Introduction to CGI Programming with ClearSilver & Python

This document is meant to be a fairly complete tutorial on how to write some dynamic web pages using a webserver that supports CGI. In order to use this tutorial, the following assumptions are made:
  • That you have knowledge of the Python programming language
  • That you have access to a web server that supports CGI and that you have permission to run CGI programs on that server. I personally recommend using Apache.
  • The basics of ClearSilver templates.

What is CGI?

CGI, or the Common Gateway Interface, is the lowest common denominator for writing dynamic web pages. It is a very simple interface by which a web server can launch a program which generates a web page.

  1. Webserver receives request and translates the request into Environment Variables
  2. Webserver runs CGI program
  3. CGI program reads the environment variables and spits out some meta-information and the data to send back to the client
  4. Webserver reads the results of the CGI creates a proper response for the client

In general, there are very few things that you'll need access to from the client:

  • The URL or other information to tell you what was requested (SCRIPT_URI, PATH_INFO, PATH_TRANSLATED)
  • Any query parameters (either explicit links or from GET FORM submission) (QUERY_STRING)
  • Any Cookies the user passes (HTTP_COOKIE)
  • POST FORM information (CONTENT_TYPE, CONTENT_LENGTH and stdin)

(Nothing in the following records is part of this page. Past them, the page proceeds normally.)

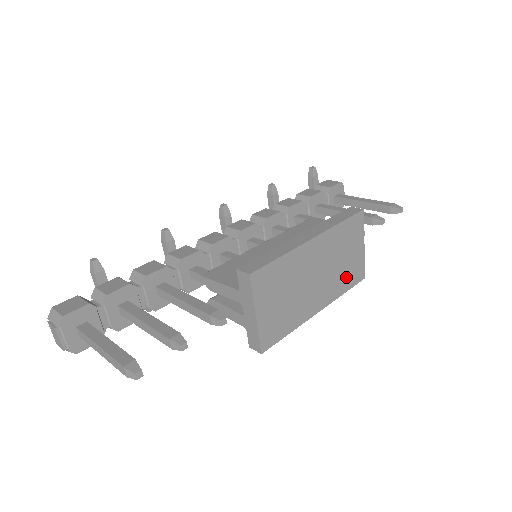
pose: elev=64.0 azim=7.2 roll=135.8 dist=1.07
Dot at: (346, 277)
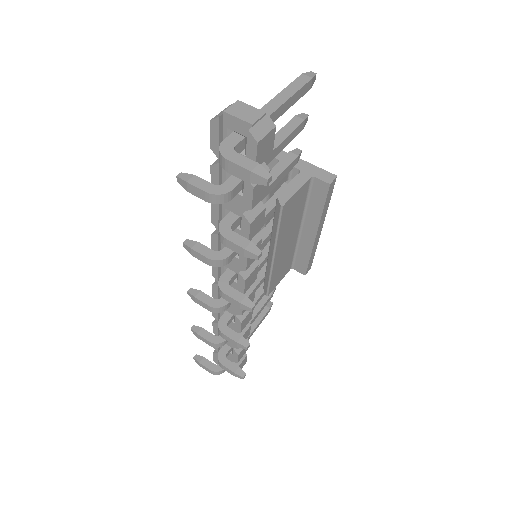
Dot at: occluded
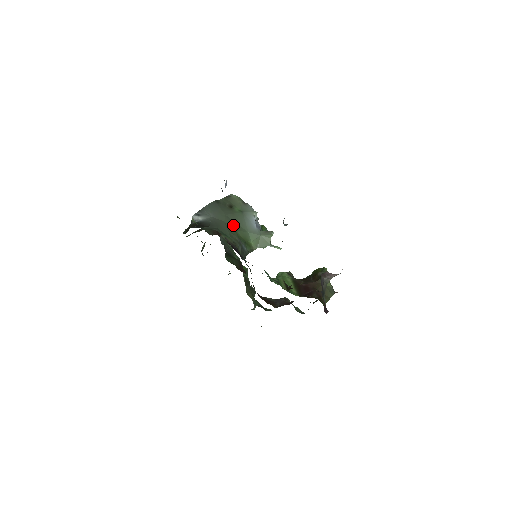
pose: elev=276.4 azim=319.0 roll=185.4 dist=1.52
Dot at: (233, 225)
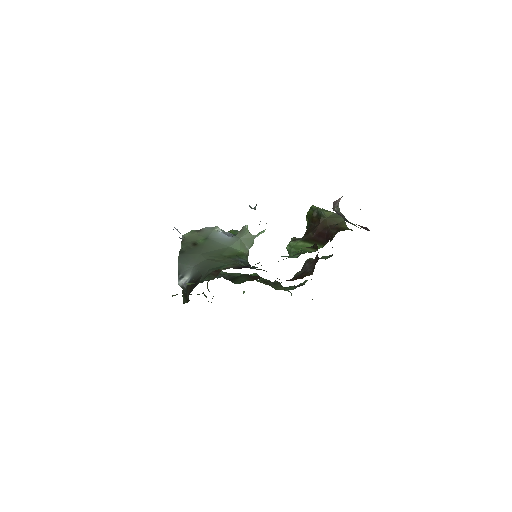
Dot at: (214, 254)
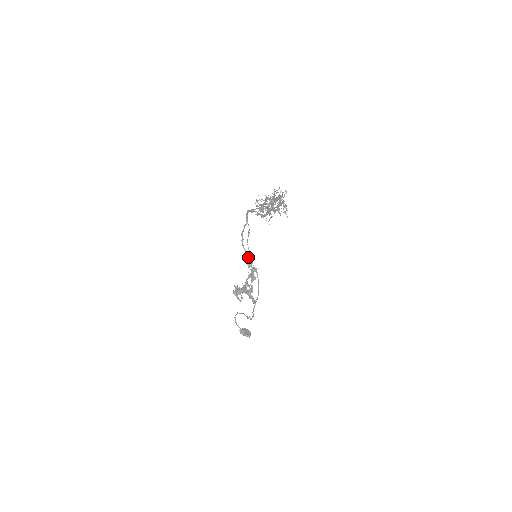
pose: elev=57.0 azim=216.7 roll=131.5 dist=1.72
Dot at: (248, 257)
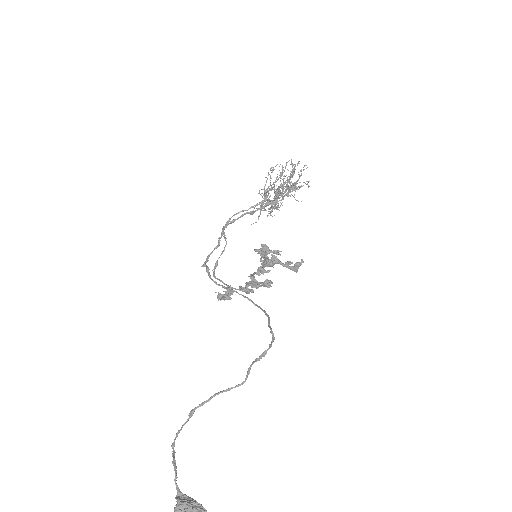
Dot at: (223, 286)
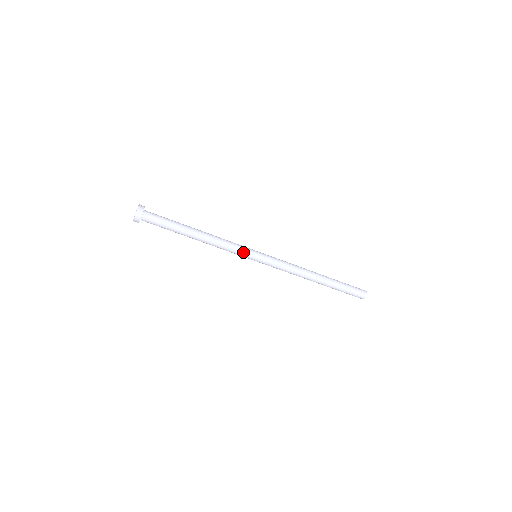
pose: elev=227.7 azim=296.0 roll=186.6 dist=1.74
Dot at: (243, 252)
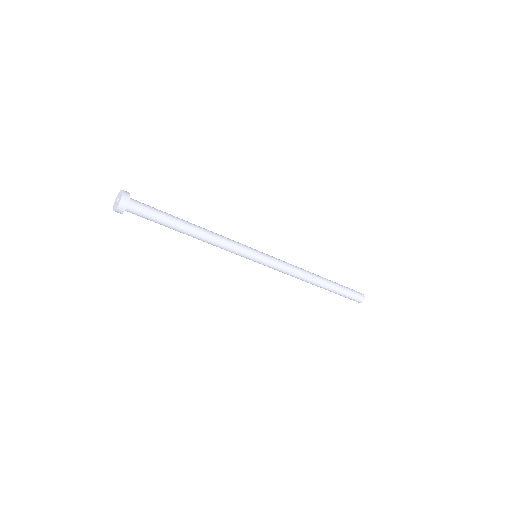
Dot at: (240, 255)
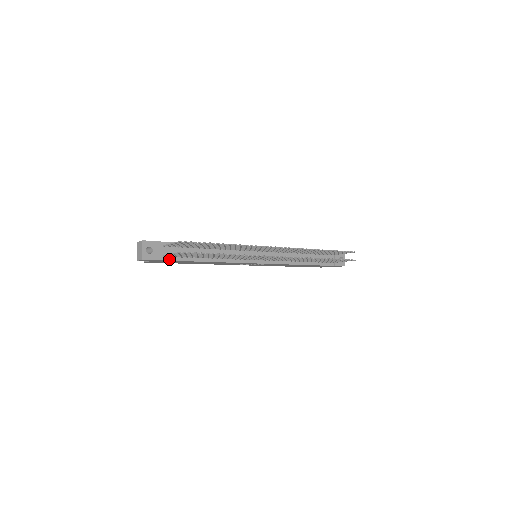
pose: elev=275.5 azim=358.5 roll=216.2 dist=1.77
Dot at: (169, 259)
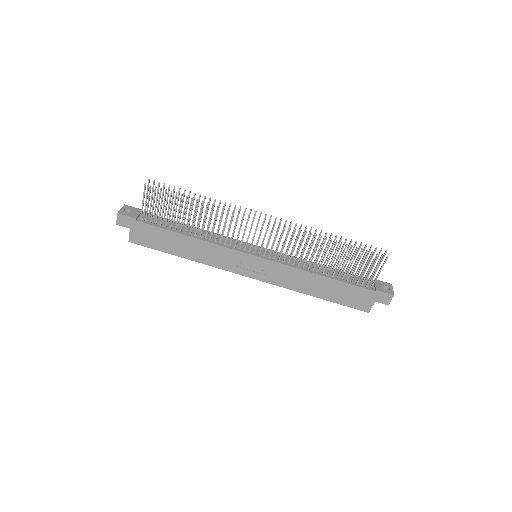
Dot at: (146, 223)
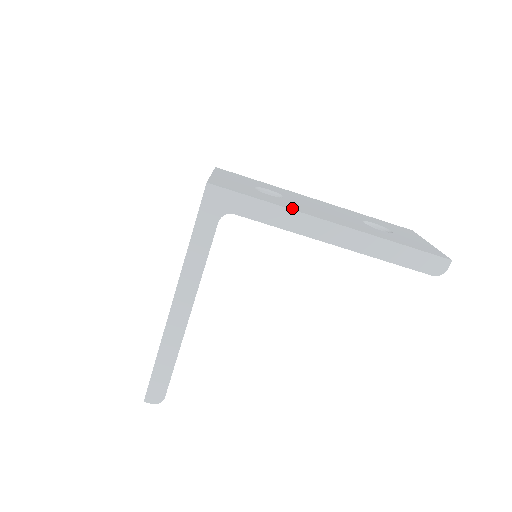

This interface is not meant to be high performance, it isn't meant to be complicated, but it works. If your CGI is written in C, you can easily do 500k pageviews a day on a single server. In general, languages with more start-up overhead such as interpreted languages like Perl & Python, or JIT languages like C# and Java, will seem sluggish as they take longer to start up. For those languages, you probably want to use something more long running, such as PyApache, mod_python, mod_perl, or mod_jk.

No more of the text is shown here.